Shrijan Aryal Shrijan Aryal - 27 days ago 10
Python Question

Substring of a string from a point where character starts to repeat

I am a sophomore CS student and I was practicing for interviews. In this problem, I am trying to print substring of an input parameter from the point where character starts to repeat. In other words, for a string like 'college', i want to print 'col', 'lege', 'colleg', 'e'.

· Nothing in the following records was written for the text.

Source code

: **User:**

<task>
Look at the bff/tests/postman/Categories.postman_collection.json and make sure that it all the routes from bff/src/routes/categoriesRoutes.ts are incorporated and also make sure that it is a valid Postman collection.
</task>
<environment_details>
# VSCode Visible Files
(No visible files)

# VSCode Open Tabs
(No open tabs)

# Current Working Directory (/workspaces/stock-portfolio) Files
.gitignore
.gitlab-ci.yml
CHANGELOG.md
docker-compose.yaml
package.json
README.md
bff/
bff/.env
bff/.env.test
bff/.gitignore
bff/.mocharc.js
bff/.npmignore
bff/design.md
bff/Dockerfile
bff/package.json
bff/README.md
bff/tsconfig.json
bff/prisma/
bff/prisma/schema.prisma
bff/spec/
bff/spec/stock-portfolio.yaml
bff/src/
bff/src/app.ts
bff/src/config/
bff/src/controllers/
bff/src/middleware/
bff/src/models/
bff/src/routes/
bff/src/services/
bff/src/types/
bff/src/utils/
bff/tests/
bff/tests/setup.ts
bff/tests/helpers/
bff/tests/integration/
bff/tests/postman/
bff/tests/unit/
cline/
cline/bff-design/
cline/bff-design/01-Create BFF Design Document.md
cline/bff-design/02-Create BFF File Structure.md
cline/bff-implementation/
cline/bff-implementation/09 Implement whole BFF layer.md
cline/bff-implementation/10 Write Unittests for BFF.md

The code implementation is shown below, but I wanted to ask about how to think of solving these types of problems, because they are really tricky and I wanted to know if there are certain algorithms to get hang of these dynamic problems quickly.

def checkrepeat(word):
i = 0
temp_w =''
check_char = {}
my_l = list()
while i < len(word)-1:
if word[i] not in check_char:
temp_w += word[i]
check_char[word[i]] = i
else:
my_l.append(temp_w)
temp_w=''
i = check_char[word[i]]
check_char.pop(word[i])
i+=1
return my_l

print(checkrepeat('college'))

Answer

One way of doing it is this:

def split_repeat(your_string):
    temp_list = list()
    temp_dict = dict()
    for char in set(your_string):
        temp_dict[char] = your_string.count(char)

    for key in temp_dict:
        if temp_dict[key] >= 2:
            string_part = your_string.split(key)[0]+key
            temp_list.append((string_part,your_string.lstrip(string_part)))

    return temp_list

But strip (and lstrip in this case) removes all repeat letters too (i.e. if you do: 'College'.lstrip('Col') the output is: 'ege' (missing second l).. As a more obvious example, if you do this: '???????????!'.lstrip('?') the output is: '!'

So a better way of doing it would be with the replace built in function, like this:

def split_repeat(your_string):
    temp_list = list()
    temp_dict = dict()
    for char in set(your_string):
        temp_dict[char] = your_string.count(char)

    for key in temp_dict:
        if temp_dict[key] >= 2:
            string_part = your_string.split(key)[0]+key
            temp_list.append((string_part,your_string.replace(string_part,'')))

    return temp_list

However, both of these split at the FIRST occurance of the character that happens twice.

So with input: split_repeat('College') the output is: [('Colle', 'ge'), ('Col', 'lege')]

But hopefully you can figure out the rest from here :)

EDIT:

Ok, here's probably one of the nicest ways to do it:

def split_on_repeat(your_string):
    temp_list = list()
    temp_dict = dict()
    for char in set(your_string):
        temp_dict[char] = your_string.count(char)

    for key in temp_dict:
        if temp_dict[key] >= 2:
            repeat_index = your_string.rfind(key)
            temp_list.append((your_string[:repeat_index],your_string[repeat_index:]))

    return temp_list

use:

>>> print(split_on_repeat('College'))
[('Colleg', 'e'), ('Col', 'lege')]

And to leave you with some context about how indexing works in python:

'Word'[:1] == 'Wo'

'Word'[-1] == 'd'

'Word'[:-1] == 'Wor'

This indexing works for every object that is indexable.